Il libro potrebbe far parte di un museo del mare insieme ai vecchi attrezzi come nasse, bussole scandagli e quant’altro si usava prima per la pesca che il pescatore espone ogni anno per la festa di sant’Andrea

Parte dalla fine dell’800, dai ricordi del suo bisnonno, pure lui pescatore e arriva fino agli anni ’80 del secolo scorso “Di acqua di mare e conzo”, il libro di Domenico Patania, augustano pescatore da generazioni e ormai in pensione, che continua a sognare un museo del mare ad Augusta. Il racconto di memorie, che potrebbe pure avere un seguito, è stato premiato con una  menzione speciale alla diciottesima edizione del premio nazionale “Più a sud di Tunisi” che si è tenuto nei giorni scorsi nella chiesa di San Gaetano, a Portopalo.

E altro non è che la trascrizione, fedele anche nella lingua, dei quattro quadernoni che l’ottantacinquenne  ha cominciato a scrivere  negli anni scorsi volendo fissare nero su bianco  la sua voce e i suoi ricordi delle varie battute di pesca e delle tecniche  utilizzate  prima con la barca a remi,  poi a vela e infine a motore.

Nelle acque della  Calabria, di Corfù, Porto Empedocle e  Portopalo fin dove si è spinto prima con la barca della famiglia, finchè è vissuto il padre, poi da solo. Un mestiere e uno stile di vita iniziato a  soli  otto anni, a metà degli anni ’40,  quando pur essendo un bravo alunno e con grande dispiacere del maestro di allora, Patania smise di frequentare la scuola perchè doveva aiutare il padre, pescatore come il nonno e il bisnonno, insieme al fratello.

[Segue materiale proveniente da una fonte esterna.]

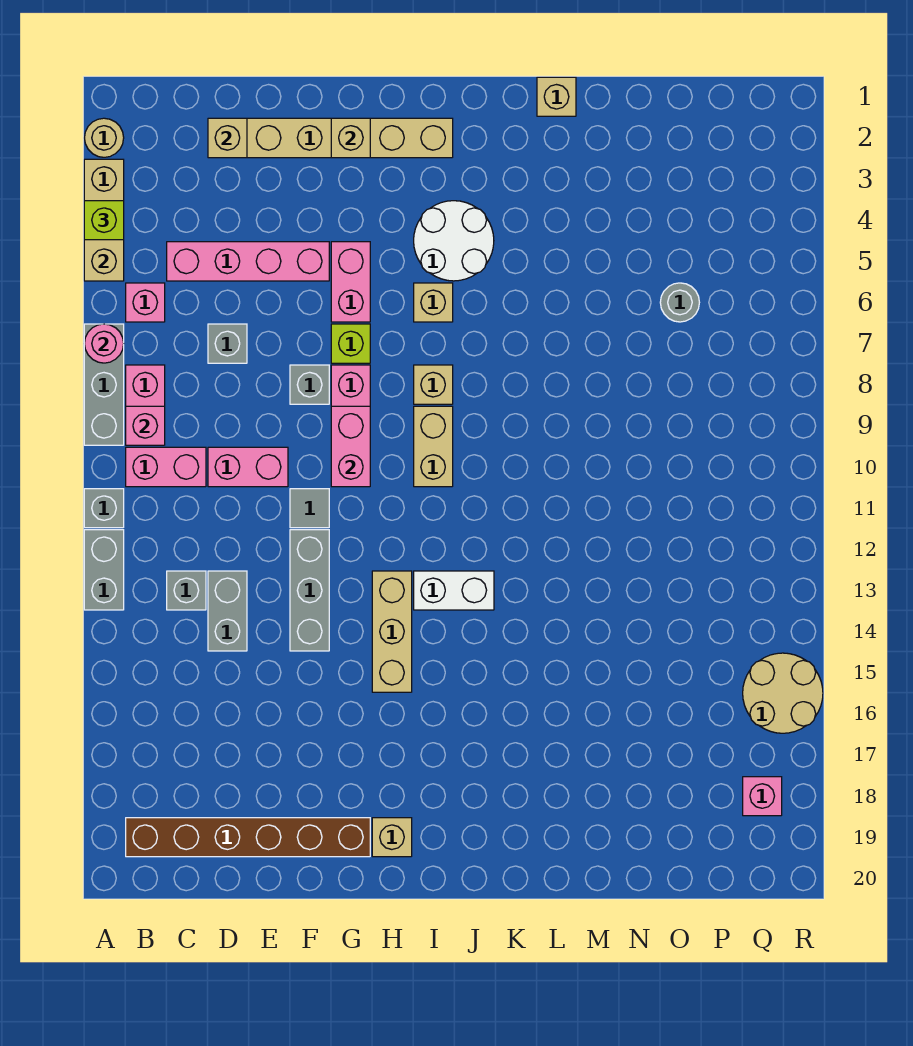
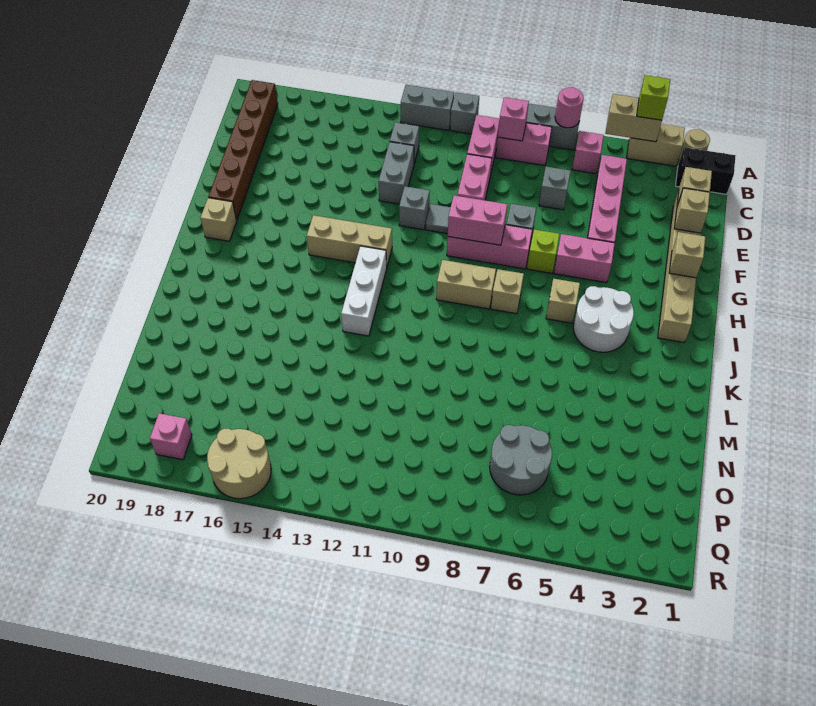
none -> black brick B1:B2 level 1
grey brick D13:D14 level 1 -> grey brick D13:E13 level 1
grey brick F12:F14 level 1 -> grey brick F12 level 1
white brick I13:J13 level 1 -> white brick I13:K13 level 1
tan brick L1 level 1 -> tan brick E2 level 2
grey round brick O6 level 1 -> grey round brick O6:P7 level 1

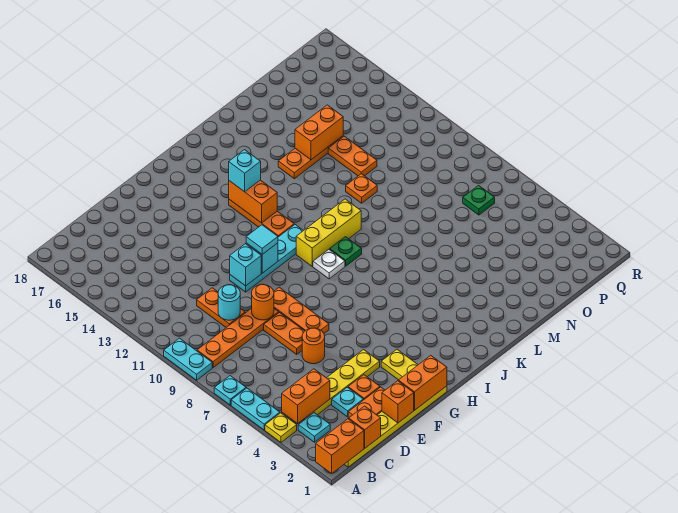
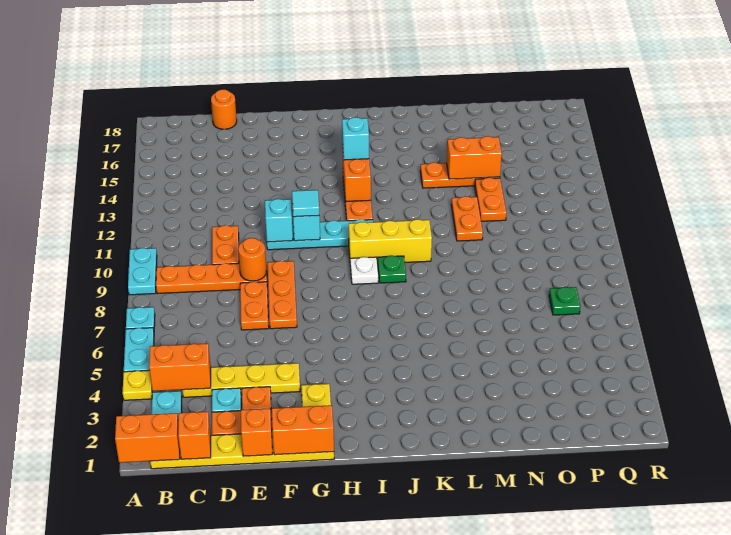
cyan round brick D10 level 2 -> none
orange round brick E6 level 1 -> orange round brick D18 level 1
orange plate M11 level 1 -> orange plate M11:M12 level 1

 “Ha sentito subito questo grande senso di responsabilità per la famiglia a cui doveva dimostrare che doveva fare bene e che ce la poteva fare” – racconta Valeria Paci, docente di Lettere e  curatrice del volume che ha lavorato per diversi anni e a fasi alterne con Patania. In primis per decifrare e cercare di capire quello che c’era scritto nei quaderni e assegnarli anche un ordine cronologico.

“Non ho alterato i racconti perché alla fine il loro valore non è tanto letterario, ma storico perchè – aggiunge- ci sono le sue parole del diario che ho voluto mantenere, molte  delle quali sono in siciliano e così sono rimaste, con delle piccole note esplicative a piè di pagina per far capire a tutti un dialetto spesso stretto ed antico, ma anche più specificatamente tipico della pesca e  non  del tutto comprensibile a volte anche a me stessa”.    

Il libro potrebbe  essere adottato nelle varie scuole cittadine e anche far parte di un museo del mare: “il museo è un sogno che ha da sempre, ha una casa piena di vecchi attrezzi come nasse, bussole scandagli e quant’altro si usava prima  per la pesca che tira fuori ogni anno per la festa di sant’Andrea” e che meriterebbero luoghi anche istituzionali dove poter esser collocati per insegnare, soprattutto, che il mare è una miniera e una fonte di ricchezza e come tale va rispettato. Non proprio come  avviene oggi “perchè il mare  non  è tutelato adeguatamente, inquinato da plastiche  o maltrattato da una pesca troppo selvaggia come quella giapponese dei tonni, troppo indiscriminata e che non si rispetta i ritmi della natura”.  Una nota polemica solo accennata e sfiorata nel libro, ma molto sentita dall’autore che l’ha ribadita durante la premiazione del suo libro.